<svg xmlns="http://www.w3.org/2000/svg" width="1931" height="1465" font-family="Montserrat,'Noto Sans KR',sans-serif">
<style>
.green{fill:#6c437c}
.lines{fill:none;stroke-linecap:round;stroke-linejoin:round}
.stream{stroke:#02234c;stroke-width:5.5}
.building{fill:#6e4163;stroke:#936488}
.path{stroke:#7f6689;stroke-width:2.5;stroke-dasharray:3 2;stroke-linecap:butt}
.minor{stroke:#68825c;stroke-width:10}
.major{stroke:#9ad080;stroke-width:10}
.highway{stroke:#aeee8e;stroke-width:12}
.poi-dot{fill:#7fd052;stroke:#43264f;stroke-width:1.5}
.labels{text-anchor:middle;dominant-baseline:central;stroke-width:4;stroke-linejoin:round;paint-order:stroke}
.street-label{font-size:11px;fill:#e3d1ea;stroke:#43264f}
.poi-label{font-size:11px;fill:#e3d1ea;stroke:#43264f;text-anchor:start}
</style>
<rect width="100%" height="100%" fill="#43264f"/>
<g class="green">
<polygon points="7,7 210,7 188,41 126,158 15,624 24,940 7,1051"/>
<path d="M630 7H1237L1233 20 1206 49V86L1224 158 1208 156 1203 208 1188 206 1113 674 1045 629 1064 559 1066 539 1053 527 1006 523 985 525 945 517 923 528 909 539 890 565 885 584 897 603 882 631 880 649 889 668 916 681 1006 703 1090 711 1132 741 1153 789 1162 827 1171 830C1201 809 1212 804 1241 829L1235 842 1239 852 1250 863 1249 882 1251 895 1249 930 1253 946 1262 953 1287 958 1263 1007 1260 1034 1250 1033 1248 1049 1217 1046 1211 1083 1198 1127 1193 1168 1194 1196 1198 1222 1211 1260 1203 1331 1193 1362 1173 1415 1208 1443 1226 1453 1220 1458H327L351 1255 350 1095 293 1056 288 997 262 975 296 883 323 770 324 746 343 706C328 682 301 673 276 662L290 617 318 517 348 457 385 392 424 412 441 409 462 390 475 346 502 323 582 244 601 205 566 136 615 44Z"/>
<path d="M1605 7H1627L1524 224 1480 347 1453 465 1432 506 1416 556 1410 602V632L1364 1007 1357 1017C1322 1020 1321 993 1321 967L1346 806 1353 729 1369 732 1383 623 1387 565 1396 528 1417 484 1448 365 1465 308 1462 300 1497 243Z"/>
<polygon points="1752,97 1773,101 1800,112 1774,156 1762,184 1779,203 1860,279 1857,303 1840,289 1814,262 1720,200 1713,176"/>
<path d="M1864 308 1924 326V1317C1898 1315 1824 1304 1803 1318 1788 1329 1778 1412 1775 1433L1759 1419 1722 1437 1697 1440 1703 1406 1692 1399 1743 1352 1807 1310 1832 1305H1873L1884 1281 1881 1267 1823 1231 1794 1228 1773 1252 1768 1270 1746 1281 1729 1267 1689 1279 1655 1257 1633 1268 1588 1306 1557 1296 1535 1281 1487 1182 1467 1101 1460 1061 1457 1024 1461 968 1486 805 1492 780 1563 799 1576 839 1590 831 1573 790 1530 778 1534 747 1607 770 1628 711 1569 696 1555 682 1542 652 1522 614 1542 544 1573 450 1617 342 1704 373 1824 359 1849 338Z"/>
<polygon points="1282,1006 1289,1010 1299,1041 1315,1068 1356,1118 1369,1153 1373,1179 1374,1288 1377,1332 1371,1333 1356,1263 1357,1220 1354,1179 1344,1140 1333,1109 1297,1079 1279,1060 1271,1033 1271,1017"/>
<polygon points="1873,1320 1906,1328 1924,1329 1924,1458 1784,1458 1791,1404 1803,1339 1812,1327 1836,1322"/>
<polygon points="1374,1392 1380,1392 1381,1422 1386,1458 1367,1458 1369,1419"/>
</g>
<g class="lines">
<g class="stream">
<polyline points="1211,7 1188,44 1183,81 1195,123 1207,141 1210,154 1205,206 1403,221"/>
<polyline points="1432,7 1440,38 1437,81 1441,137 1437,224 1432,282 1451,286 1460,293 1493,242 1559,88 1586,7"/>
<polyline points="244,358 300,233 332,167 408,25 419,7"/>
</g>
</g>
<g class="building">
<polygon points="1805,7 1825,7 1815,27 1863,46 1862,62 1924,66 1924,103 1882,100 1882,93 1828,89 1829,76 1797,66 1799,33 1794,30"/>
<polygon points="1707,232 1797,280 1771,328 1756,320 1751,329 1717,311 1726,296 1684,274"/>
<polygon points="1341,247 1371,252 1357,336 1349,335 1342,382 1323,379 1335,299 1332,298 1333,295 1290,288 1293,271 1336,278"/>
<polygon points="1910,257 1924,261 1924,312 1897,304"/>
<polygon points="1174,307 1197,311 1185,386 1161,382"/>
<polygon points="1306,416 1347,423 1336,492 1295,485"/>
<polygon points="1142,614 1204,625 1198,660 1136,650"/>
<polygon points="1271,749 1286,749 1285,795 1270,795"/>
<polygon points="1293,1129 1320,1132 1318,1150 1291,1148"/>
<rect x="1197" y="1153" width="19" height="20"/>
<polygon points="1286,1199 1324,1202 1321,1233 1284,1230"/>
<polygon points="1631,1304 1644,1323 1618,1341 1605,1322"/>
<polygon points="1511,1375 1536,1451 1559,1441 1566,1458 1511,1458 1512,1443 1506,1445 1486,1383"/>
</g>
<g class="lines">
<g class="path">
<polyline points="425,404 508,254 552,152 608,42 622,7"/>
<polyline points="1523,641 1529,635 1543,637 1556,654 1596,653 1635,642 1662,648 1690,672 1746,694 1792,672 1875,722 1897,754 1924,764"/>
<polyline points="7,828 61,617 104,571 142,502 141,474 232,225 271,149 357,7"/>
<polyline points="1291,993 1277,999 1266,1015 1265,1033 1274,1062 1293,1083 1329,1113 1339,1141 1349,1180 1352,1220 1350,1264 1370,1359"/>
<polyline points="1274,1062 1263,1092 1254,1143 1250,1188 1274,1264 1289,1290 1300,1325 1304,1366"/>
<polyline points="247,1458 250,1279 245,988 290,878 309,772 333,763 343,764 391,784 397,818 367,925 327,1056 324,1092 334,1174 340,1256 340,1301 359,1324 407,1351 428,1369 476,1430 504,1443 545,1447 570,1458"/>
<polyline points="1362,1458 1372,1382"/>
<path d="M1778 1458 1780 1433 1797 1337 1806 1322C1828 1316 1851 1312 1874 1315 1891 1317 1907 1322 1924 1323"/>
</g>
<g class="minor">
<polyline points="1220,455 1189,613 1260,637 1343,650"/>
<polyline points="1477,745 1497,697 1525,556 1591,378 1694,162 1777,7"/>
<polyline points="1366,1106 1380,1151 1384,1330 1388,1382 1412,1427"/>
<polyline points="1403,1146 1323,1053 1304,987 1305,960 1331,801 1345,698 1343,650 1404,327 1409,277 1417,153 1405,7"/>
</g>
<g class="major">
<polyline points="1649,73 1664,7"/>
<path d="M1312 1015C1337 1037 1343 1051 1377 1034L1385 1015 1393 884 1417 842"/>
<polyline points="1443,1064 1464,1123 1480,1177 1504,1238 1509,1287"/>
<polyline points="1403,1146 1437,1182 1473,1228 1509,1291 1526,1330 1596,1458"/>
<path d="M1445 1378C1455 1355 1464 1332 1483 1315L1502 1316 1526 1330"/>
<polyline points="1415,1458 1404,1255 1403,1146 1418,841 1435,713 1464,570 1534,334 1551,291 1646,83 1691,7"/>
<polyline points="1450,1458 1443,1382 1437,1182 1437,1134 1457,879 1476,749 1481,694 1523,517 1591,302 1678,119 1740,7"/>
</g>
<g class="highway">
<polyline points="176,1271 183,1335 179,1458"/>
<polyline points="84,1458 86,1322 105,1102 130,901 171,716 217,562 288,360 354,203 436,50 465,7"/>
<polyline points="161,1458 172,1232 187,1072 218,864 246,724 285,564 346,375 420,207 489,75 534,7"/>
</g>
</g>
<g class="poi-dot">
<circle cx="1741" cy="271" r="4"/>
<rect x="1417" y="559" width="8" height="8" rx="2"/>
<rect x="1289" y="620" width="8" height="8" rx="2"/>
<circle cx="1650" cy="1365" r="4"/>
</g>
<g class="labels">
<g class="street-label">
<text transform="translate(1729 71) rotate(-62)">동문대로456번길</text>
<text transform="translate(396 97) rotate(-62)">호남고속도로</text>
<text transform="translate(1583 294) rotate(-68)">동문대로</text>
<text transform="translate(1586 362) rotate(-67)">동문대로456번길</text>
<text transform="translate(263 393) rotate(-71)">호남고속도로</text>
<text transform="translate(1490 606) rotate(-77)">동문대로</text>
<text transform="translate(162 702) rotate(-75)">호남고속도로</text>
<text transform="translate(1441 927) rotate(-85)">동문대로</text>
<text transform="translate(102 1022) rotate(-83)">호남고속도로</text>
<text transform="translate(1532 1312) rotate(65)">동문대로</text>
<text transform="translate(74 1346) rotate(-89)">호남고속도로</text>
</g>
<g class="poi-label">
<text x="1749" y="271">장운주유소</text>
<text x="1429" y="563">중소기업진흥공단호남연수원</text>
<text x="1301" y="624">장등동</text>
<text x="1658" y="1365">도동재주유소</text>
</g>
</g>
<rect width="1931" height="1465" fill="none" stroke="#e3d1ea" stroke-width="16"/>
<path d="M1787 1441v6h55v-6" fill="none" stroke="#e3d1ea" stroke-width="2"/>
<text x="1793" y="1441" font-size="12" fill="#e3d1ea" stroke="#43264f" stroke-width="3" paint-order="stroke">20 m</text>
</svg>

++++

EXERCISE AIM |
Pick from the records each line that contains the word "linejoin" and show it.

ANSWER BOX |
.lines{fill:none;stroke-linecap:round;stroke-linejoin:round}
.labels{text-anchor:middle;dominant-baseline:central;stroke-width:4;stroke-linejoin:round;paint-order:stroke}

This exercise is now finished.